À l’issue d’un conclave stratégique tenu à Kinshasa, le parti Ensemble pour la République, dirigé par Moïse Katumbi, a lancé un appel solennel à toutes les forces démocratiques, mouvements citoyens et membres de la société civile pour une mobilisation collective. L’objectif affiché : « mettre fin à la dictature » et restaurer « un pouvoir légitime issu d’élections crédibles ».
Dans la résolution finale de ce conclave, le parti dénonce un climat politique délétère, caractérisé selon lui par des atteintes aux libertés fondamentales, une instrumentalisation des institutions, et un processus électoral biaisé. « Le régime en place a confisqué la volonté du peuple. Il est temps d’unir nos forces pour défendre la démocratie », peut-on lire dans le document publié ce jour.

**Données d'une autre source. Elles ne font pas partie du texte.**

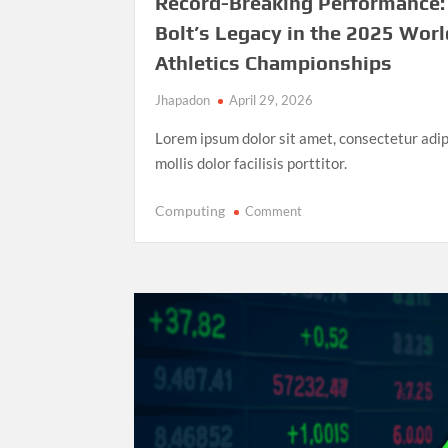
Record-Breaking Performance:
Bolt’s Legacy in the 2025 Worl
Athletics Championships
Jhapadon
April 29, 2026
Lorem ipsum dolor sit amet, consectetur adip
mollis dolor facilisis porttitor.
on
Computing
Comment
Record-
Breaking
Performance:
Usain
Bolt’s
Legacy
in
the
2025
World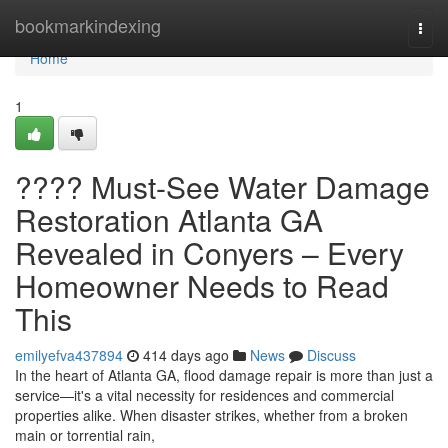
Home
bookmarkindexing
Togg
navi
Home
1
???? Must-See Water Damage
Restoration Atlanta GA
Revealed in Conyers – Every
Homeowner Needs to Read
This
emilyefva437894
414 days ago
News
Discuss
In the heart of Atlanta GA, flood damage repair is more than just a
service—it's a vital necessity for residences and commercial
properties alike. When disaster strikes, whether from a broken
main or torrential rain,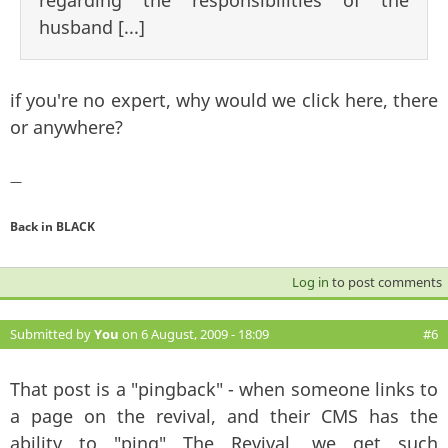
husband [...]
if you're no expert, why would we click here, there
or anywhere?
—
Back in BLACK
Log in
to post comments
Submitted by
You
on 6 August, 2009 - 18:09
#6
That post is a "pingback" - when someone links to
a page on the revival, and their CMS has the
ability to "ping" The Revival, we get such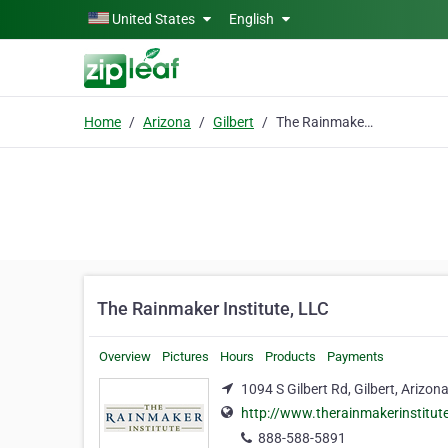
Skip to main content
United States
English
Home
Arizona
Gilbert
The Rainmaker Institute, LLC
The Rainmaker Institute, LLC
Overview
Pictures
Hours
Products
Payments
1094 S Gilbert Rd, Gilbert, Arizon
http://www.therainmakerinstitut
888-588-5891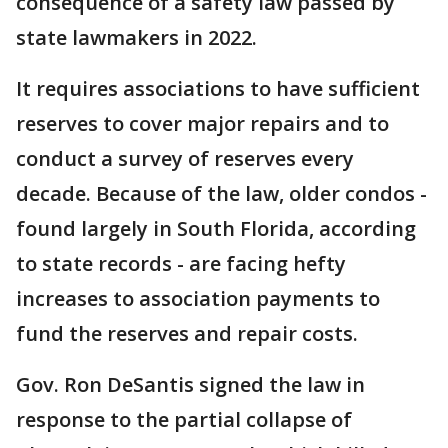
consequence of a safety law passed by
state lawmakers in 2022.
It requires associations to have sufficient
reserves to cover major repairs and to
conduct a survey of reserves every
decade. Because of the law, older condos -
found largely in South Florida, according
to state records - are facing hefty
increases to association payments to
fund the reserves and repair costs.
Gov. Ron DeSantis signed the law in
response to the partial collapse of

Ce message intervient dans un contexte de tensions croissantes entre l’opposition et le pouvoir du président Félix Tshisekedi, accusé par certains de ses adversaires de dérives autoritaires depuis les élections contestées de décembre 2023. Moïse Katumbi, ancien gouverneur du Katanga et candidat malheureux à la présidentielle, continue de contester la légitimité du pouvoir actuel.
« Ce n’est pas une simple opposition politique. C’est un combat pour l’avenir démocratique de notre pays », a déclaré un cadre du parti lors de la clôture du conclave, appelant à des actions concertées à travers tout le territoire national.
Si l’appel d’Ensemble pour la République marque une volonté de rassembler au-delà des clivages partisans, la réponse des autres acteurs reste pour l’instant prudente. Plusieurs mouvements citoyens, comme Lucha ou Filimbi, n’ont pas encore officiellement réagi, bien qu’ils partagent certaines critiques vis-à-vis de la gouvernance actuelle.
Il reste à voir si cette dynamique pourra déboucher sur une coalition solide, capable de peser sur la scène politique nationale et d’influencer les prochaines échéances électorales.